#### Record excerpts ####

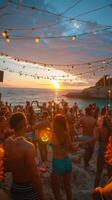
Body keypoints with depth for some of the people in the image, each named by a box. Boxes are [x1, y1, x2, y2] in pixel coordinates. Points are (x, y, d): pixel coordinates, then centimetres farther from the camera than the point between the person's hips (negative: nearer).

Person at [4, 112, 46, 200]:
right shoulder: (28, 147, -30)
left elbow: (7, 167, 5)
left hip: (14, 187, 6)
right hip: (28, 189, -6)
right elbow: (35, 176, -25)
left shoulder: (6, 142, -7)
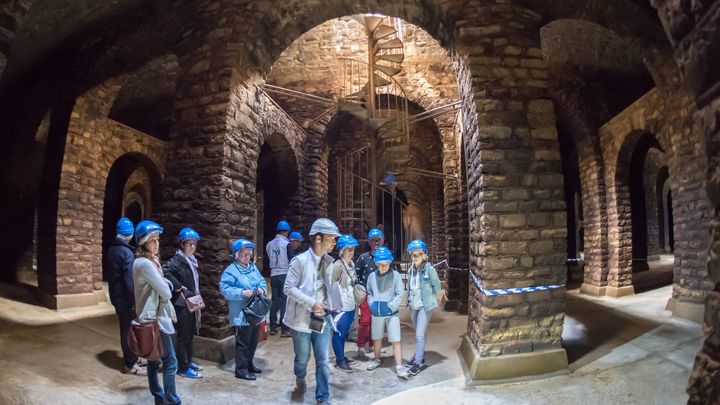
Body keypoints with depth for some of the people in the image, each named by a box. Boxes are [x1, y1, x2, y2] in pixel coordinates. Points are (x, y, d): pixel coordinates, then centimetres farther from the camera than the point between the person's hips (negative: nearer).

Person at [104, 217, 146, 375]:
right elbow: (129, 280, -22)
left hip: (116, 296, 9)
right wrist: (134, 301, -17)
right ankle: (130, 365, 11)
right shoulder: (126, 252, -21)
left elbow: (108, 273, 16)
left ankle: (132, 358, 29)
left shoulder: (111, 249, 8)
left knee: (126, 329, 17)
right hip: (125, 298, -9)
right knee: (129, 330, 1)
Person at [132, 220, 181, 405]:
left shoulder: (149, 261, 12)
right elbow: (166, 293, -19)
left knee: (154, 360, 17)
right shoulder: (145, 264, -20)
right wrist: (167, 286, 0)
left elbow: (161, 288, 14)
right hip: (154, 318, -10)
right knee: (170, 362, -5)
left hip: (151, 317, 10)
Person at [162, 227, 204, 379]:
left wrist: (197, 298, 12)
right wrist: (177, 286, -26)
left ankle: (188, 361, 31)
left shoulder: (192, 260, 12)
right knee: (183, 336, 1)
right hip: (182, 303, -8)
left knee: (190, 334, 18)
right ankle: (183, 368, 10)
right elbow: (165, 270, -34)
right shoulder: (177, 259, -15)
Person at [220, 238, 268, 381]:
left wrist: (262, 288, -7)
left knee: (253, 341, 19)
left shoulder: (253, 267, 10)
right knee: (243, 343, 1)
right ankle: (241, 370, 14)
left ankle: (249, 364, 35)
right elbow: (224, 289, -19)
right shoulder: (231, 270, -14)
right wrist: (242, 293, -26)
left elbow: (262, 281, 15)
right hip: (241, 315, -8)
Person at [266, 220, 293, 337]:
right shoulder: (287, 244, -9)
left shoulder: (269, 244, 7)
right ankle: (284, 329, -2)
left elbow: (268, 259, 13)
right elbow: (291, 261, -10)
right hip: (285, 275, -5)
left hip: (273, 275, 5)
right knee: (285, 301, -2)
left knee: (275, 301, 13)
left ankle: (273, 327, 18)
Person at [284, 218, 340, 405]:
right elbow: (289, 288, -13)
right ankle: (300, 379, 46)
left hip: (322, 319, 3)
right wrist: (311, 303, -20)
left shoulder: (329, 262, 2)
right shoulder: (300, 261, -13)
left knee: (323, 361, 6)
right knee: (302, 359, 15)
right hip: (302, 319, -3)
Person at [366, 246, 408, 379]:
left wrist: (390, 306, -14)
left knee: (396, 340, -7)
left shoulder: (396, 275, -9)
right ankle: (377, 360, 39)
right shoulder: (372, 276, 1)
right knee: (377, 339, 19)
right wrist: (372, 304, -1)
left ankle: (399, 367, 0)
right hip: (376, 313, 4)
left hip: (392, 313, -4)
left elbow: (399, 295, -8)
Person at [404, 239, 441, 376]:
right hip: (413, 306, 6)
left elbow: (437, 286, -5)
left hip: (425, 306, -6)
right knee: (418, 333, 18)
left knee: (419, 335, -5)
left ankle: (418, 362, 6)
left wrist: (428, 296, 6)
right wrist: (409, 300, 7)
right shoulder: (411, 270, 2)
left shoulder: (429, 269, -15)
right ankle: (419, 356, 32)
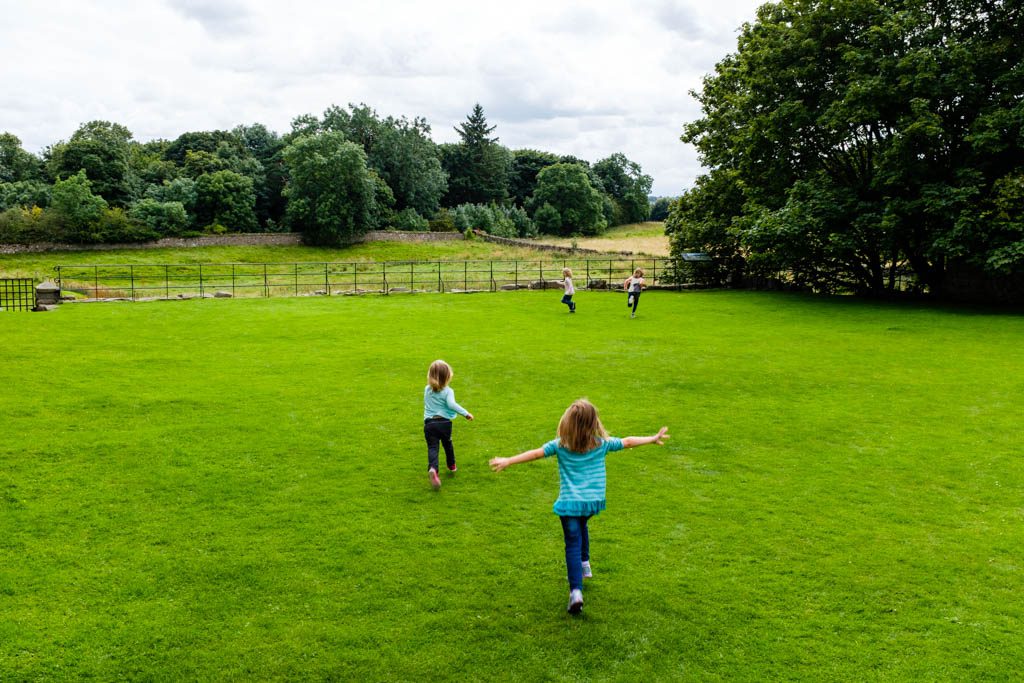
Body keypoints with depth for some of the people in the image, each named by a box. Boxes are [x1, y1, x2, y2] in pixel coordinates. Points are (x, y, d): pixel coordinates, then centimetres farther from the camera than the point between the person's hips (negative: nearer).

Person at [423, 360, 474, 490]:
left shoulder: (427, 390, 9)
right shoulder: (447, 391, -6)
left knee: (432, 447, -8)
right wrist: (466, 413, -19)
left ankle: (432, 468, -36)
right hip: (444, 422, -1)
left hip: (429, 423, 1)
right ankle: (452, 466, 42)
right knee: (447, 444, 24)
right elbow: (451, 404, -22)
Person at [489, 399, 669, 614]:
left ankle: (576, 591, -16)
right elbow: (628, 442, 10)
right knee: (581, 526, 33)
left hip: (570, 502, -3)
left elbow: (536, 453, -9)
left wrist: (508, 461, -3)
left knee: (573, 544, -3)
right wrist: (654, 439, 23)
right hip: (593, 501, 3)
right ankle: (584, 564, 46)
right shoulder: (602, 444, -1)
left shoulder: (561, 445, -6)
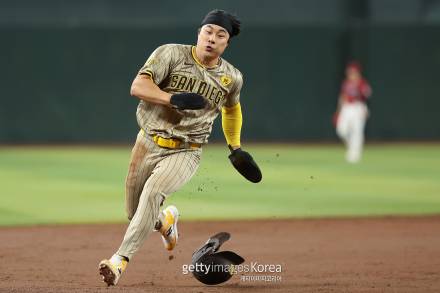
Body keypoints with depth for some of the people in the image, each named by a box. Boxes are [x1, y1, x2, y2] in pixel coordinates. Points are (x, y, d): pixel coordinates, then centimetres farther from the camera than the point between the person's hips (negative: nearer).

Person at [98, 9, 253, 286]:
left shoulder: (232, 77, 3)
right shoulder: (171, 54, -8)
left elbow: (231, 107, 26)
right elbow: (138, 86, -20)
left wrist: (235, 146, 30)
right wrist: (173, 98, -34)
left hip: (185, 152, -1)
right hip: (148, 144, 1)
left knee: (153, 191, -29)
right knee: (135, 214, 9)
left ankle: (121, 260, -35)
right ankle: (166, 219, 47)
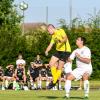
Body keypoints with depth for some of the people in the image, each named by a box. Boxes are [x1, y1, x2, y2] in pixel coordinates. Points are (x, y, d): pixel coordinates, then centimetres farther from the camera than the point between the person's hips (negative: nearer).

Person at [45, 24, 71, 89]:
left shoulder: (61, 31, -9)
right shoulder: (53, 36, 15)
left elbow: (65, 38, -26)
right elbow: (51, 45, 13)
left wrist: (62, 41, -49)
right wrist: (47, 51, -6)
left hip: (65, 51, -8)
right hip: (58, 51, 8)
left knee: (59, 68, -5)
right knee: (51, 64, -1)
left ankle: (54, 82, 6)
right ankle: (55, 79, 13)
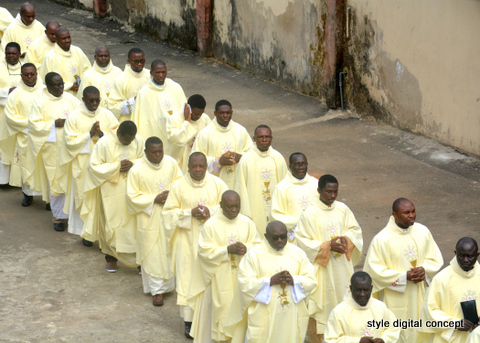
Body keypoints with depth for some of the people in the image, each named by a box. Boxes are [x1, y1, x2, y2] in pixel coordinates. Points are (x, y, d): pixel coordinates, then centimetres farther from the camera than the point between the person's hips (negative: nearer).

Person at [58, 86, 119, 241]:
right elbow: (70, 141, -8)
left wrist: (102, 134, -18)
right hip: (83, 166, -2)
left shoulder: (107, 115, 3)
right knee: (85, 198, 2)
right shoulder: (74, 117, -4)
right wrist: (90, 134, -18)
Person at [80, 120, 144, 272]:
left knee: (135, 222, -1)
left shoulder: (139, 141, -5)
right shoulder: (104, 143, -15)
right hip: (111, 190, -2)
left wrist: (132, 164, -17)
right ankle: (111, 256, 24)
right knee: (111, 223, 8)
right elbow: (94, 167, -12)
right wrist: (116, 166, -20)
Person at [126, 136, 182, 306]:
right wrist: (154, 200, -19)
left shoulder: (171, 163, -5)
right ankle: (157, 290, 11)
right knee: (153, 253, 3)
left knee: (169, 250, 12)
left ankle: (168, 283, 32)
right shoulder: (137, 170, -15)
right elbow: (132, 195, -10)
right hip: (149, 218, -3)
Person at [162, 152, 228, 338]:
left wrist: (211, 211, -15)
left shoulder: (217, 184, 0)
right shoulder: (179, 186, -3)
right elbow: (168, 212, -1)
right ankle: (189, 320, 8)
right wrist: (190, 213, -16)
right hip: (187, 241, -1)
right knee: (188, 278, 0)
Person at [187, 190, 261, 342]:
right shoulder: (211, 225, -9)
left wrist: (246, 248, -18)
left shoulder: (247, 223, 0)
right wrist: (228, 249, -21)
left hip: (242, 276, 3)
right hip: (220, 277, -3)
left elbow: (258, 245, 4)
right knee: (221, 307, 1)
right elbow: (205, 251, -11)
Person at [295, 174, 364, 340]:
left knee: (342, 297, 12)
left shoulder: (343, 209, 0)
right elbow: (303, 241, -12)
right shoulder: (309, 214, -14)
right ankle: (319, 336, 15)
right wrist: (327, 246, -21)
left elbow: (355, 229, 9)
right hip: (321, 268, -4)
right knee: (323, 303, 2)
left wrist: (346, 238, -13)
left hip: (342, 266, 4)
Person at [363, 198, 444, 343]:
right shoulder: (381, 239, -15)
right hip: (395, 299, -4)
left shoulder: (422, 232, -1)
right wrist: (405, 276, -20)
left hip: (419, 296, 4)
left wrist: (424, 270, -14)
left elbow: (435, 259, 9)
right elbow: (374, 270, -14)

####

**Brief**
Using the data above, reproduce exactly the lines from the line that contains "right knee: (170, 362, -5)" through the line that contains "right hip: (182, 303, -8)", including both.

**Output**
right knee: (170, 362, -5)
left hip: (151, 317, 10)
Person at [162, 227, 204, 379]:
left wrist: (197, 298, 12)
right wrist: (177, 286, -26)
left ankle: (188, 361, 31)
left shoulder: (192, 260, 12)
right knee: (183, 336, 1)
right hip: (182, 303, -8)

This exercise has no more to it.